Мы познакомились зимой, на катке. Я разлетелась в его объятия, мы сцепились, закружились и упали в снег. Эрик был в огромных спортивных перчатках и в длинном заснеженном пальто, а лицо он наполовину замотал шарфом. Неудивительно, что он не произвел на меня впечатления. Но я тогда кокетничала абсолютно со всеми.
Неудивительно, что…
Неудивительно, что, гуляя с Эриком Хартом, я еще полгода строила глазки всем не первым встречным. И не могла избавиться от ощущения, что обманываю и себя, и Эрика. Я в то время подавала большие надежды. Прежние мои бойфренды были интеллектуалы, художники. Все они были старше меня. С ними было о чем поговорить.
Эрик Харт был моим ровесником. Он заочно учился на инженера, а работал бухгалтером в фирме отца. Единственным заметным даром Эрика было удивительное умение считать в уме. Этим он и забавлял меня как мог той довольно-таки холодной зимой нашего знакомства.

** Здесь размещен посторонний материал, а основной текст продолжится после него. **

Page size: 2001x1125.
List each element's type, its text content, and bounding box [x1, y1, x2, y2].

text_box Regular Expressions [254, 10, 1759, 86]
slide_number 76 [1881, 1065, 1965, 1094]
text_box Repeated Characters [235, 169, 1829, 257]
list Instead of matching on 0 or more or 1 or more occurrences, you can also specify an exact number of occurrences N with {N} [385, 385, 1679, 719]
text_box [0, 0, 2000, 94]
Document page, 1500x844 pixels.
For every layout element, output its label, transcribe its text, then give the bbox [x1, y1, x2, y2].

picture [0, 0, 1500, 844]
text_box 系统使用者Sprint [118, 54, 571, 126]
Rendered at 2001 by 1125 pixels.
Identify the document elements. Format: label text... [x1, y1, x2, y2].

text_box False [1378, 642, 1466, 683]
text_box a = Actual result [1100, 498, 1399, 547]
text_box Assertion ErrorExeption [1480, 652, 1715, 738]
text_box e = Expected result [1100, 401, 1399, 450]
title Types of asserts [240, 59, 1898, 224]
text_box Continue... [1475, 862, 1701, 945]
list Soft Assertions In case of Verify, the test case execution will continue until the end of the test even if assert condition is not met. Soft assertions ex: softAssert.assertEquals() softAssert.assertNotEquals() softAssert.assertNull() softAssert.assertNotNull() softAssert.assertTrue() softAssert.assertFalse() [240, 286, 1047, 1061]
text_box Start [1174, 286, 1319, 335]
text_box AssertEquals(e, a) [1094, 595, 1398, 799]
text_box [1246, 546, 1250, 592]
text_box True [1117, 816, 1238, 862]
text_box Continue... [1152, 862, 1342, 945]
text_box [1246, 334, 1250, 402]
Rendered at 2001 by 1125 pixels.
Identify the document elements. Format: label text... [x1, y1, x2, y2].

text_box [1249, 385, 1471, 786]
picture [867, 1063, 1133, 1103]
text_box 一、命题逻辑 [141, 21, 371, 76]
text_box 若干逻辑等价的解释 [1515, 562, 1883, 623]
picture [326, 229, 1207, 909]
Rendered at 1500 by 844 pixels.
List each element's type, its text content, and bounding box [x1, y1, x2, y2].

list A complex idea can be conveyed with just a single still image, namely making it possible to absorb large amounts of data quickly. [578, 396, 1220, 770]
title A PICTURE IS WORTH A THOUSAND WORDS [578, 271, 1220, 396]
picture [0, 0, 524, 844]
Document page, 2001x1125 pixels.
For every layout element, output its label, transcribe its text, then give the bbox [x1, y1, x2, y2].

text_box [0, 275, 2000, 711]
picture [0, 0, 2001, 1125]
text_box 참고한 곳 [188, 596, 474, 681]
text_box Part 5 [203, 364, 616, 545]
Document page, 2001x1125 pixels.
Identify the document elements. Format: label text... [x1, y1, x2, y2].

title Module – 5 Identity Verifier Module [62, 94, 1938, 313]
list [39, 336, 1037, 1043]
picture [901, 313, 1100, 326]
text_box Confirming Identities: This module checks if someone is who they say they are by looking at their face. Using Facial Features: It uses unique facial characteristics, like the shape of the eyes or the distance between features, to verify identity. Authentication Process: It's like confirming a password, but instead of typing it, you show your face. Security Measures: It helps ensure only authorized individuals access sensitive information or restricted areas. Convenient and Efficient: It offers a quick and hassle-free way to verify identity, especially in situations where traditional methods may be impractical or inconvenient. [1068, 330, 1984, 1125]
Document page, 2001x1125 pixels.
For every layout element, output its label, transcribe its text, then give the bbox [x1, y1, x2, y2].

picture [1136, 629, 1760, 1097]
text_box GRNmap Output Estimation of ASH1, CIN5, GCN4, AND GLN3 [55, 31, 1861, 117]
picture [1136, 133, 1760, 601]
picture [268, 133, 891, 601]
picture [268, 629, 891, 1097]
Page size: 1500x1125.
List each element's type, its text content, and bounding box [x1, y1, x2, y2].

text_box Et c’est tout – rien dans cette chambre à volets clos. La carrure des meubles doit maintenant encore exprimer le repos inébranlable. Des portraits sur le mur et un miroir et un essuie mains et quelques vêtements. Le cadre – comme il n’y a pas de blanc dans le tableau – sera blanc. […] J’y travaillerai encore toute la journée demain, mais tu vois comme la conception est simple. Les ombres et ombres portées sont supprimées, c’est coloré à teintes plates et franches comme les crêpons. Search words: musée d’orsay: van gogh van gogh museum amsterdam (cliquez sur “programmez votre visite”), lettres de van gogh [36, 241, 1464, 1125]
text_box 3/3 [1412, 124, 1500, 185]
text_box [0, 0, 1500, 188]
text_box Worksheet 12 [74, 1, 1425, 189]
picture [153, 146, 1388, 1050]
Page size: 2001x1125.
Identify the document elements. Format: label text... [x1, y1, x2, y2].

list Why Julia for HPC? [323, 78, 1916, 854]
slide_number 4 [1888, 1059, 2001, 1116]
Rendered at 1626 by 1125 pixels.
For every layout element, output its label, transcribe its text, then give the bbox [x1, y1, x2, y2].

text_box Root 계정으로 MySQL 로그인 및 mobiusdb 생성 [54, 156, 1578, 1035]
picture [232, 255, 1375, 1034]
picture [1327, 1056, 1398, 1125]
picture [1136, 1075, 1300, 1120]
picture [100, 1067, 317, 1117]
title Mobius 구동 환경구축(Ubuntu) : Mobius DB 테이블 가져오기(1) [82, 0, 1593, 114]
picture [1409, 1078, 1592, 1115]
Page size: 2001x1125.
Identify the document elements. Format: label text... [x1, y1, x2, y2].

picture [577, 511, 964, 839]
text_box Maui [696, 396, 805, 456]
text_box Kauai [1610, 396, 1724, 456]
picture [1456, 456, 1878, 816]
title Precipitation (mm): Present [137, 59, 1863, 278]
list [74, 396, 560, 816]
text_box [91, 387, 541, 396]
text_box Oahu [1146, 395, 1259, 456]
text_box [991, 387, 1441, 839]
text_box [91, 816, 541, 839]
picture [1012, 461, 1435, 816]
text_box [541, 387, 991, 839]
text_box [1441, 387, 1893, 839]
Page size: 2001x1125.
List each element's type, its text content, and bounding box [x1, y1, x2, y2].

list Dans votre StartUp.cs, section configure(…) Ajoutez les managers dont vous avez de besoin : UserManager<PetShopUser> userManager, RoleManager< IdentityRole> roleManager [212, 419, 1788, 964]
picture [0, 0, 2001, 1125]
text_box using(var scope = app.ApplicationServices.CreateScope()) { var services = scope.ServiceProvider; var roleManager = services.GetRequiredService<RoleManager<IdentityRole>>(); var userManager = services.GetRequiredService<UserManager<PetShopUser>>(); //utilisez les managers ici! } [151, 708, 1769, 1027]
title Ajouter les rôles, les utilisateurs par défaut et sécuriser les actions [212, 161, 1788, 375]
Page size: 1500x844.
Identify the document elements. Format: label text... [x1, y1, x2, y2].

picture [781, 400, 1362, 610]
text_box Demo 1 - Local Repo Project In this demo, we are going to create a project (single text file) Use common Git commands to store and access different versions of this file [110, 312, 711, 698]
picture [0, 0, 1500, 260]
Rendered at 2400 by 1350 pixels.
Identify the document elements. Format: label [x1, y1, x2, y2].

С одной стороны – в нем была легкость, у него получалось удачно шутить, говорить остроумные, хотя и незамысловатые слова.
С другой стороны – он не очень-то верил в свое будущее.
Когда мы познакомились поближе, он даже говорил мне:
– И зачем я тебе? Ты – умная. А я?
Но я-то знала, что я неумная. Пока ему приходило в голову задавать такие вопросы, я не могла считать себя умной.
Все это было не так-то легко.
Мне помогала одна вещь: Эрик был очень хорошим любовником. Остальное я была полна решимости создать.